Tuesday, 1 December 2009

Reclaim the Night 2009 - the Good Stuff

As I said in the last post, on November 21, over 2000 women marched through the streets of London to Reclaim the Night. Led by SheBoom, an all-women drumming group, we march from Whitehall Place, along Trafalgar Square, up Charing Cross Road and Tottenham Court Road until we reached the Camden Centre across from Kings Cross Station. It was a demonstration of female strength, as well as male fortitude in supporting the women's march. Chris Green, director of the White Ribbon Campaign UK, led several men on a separate march through London in solidarity with these 2000 women. It was a rainy night, but that did not quench the enthusiasm of any of the Reclaim the Night supporters, male and female.

After the march, we dried ourselves off inside at the Reclaim the Night Rally, which was organised by the London Feminist Network. Although the march was women-only, the rally, at the Camden Centre, was for anyone and everyone. 

Our friends at Object won the Emma Humphrey's Memorial Prize for a group!

Here you can see the four speakers, moderator, and sign-language translator on the stage.
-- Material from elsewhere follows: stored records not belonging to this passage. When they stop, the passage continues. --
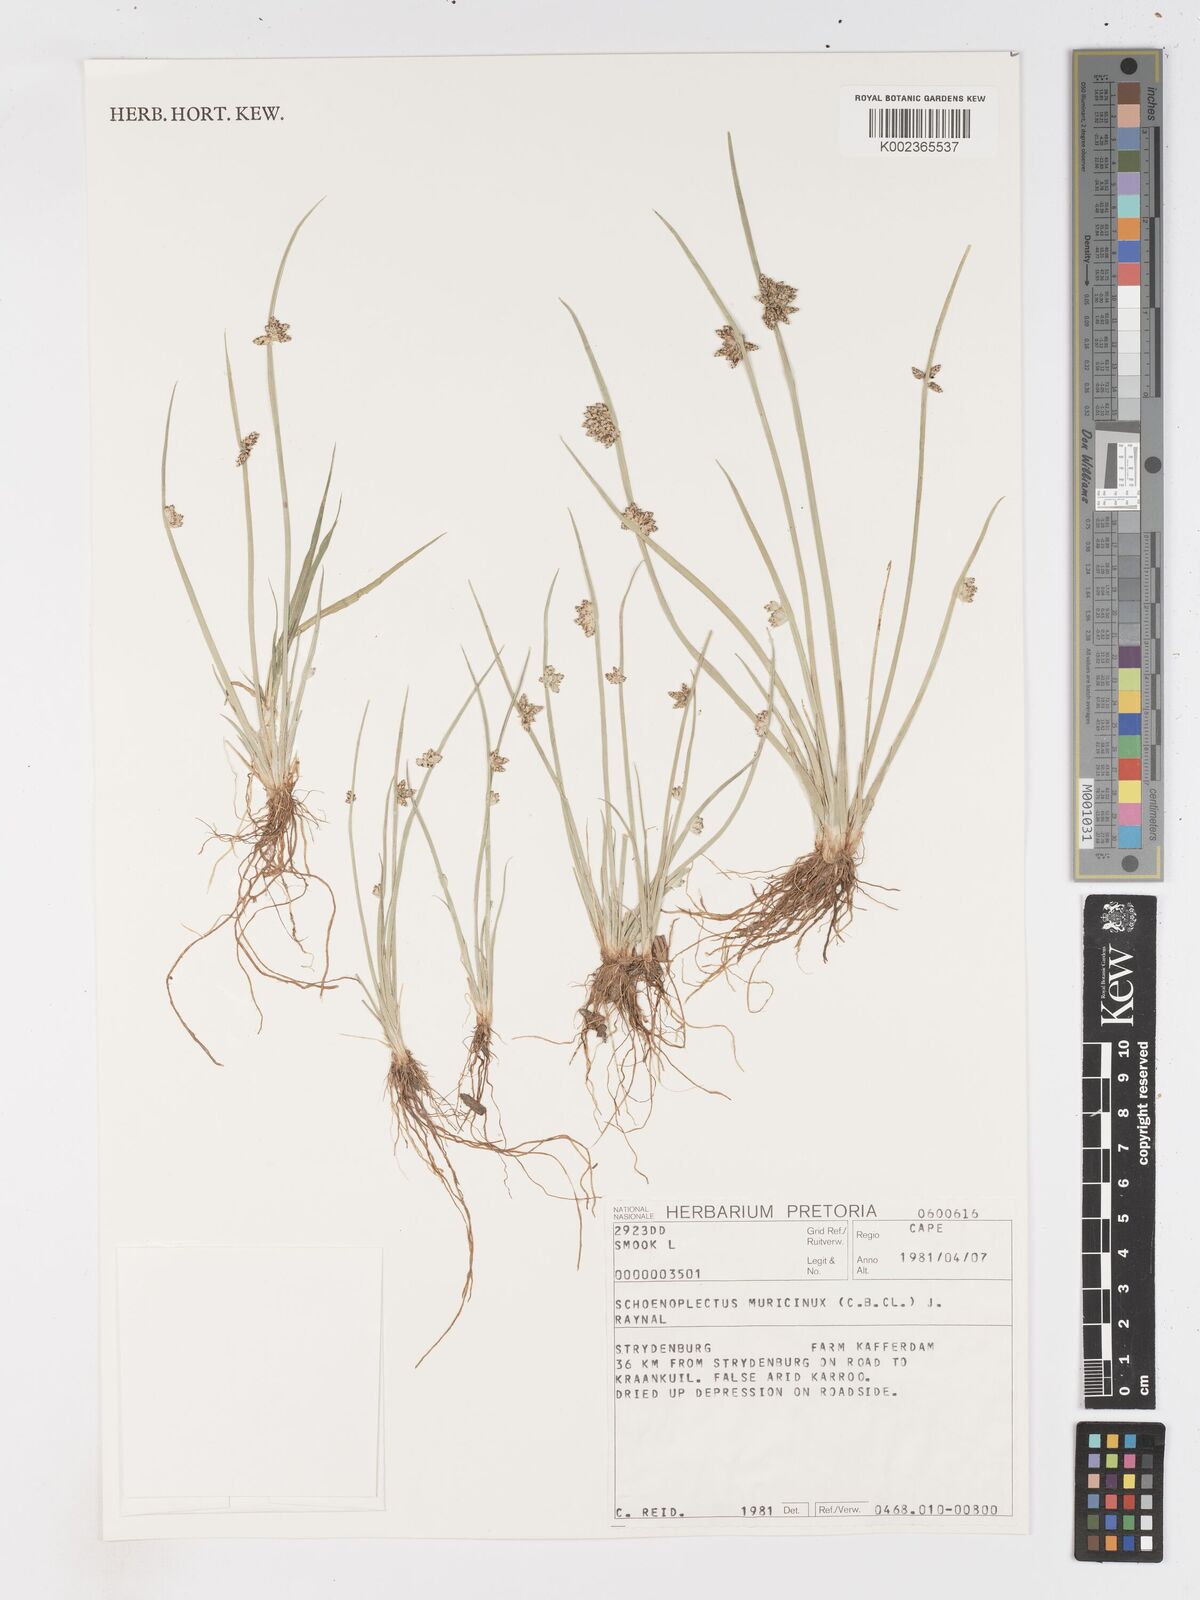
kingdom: Plantae
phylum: Tracheophyta
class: Liliopsida
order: Poales
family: Cyperaceae
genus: Schoenoplectiella
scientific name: Schoenoplectiella muricinux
The speakers at the rally were amazing and truly inspiring. All produced applause throughout their speeches and several invoked standing ovations. Three out of five of the speakers at the rally mentioned the work of the White Ribbon Campaign! Shamsun Nahar said:
Male violence against women and children is not inevitable. Men can take a stand against this and indeed there are examples of men who are doing just that with the White Ribbon Campaign.
Maggie Bremner, of the NASUWT (National Association of Schoomasters Union of Women Teachers) said:
We have also worked to promote and support the work of the White Ribbon Campaign, which is a male led campaign against domestic violence towards women and produces resources for teachers. And a big thank you to the men here tonight supporting us.

1 comment:

  1. WRC UK also attended the Reclaim the Night event in Leeds , and there was a small Men's contingent showing support for the march of several hundred women , and then, joining in for a part of the march, and joining for the post march rally where we heard presnetations from among others, one of the womne who was on the original Leeds RTN march, a survivor of violence, a local councillr who helped support the march, and one of the organisers. The march received regional tv coverage.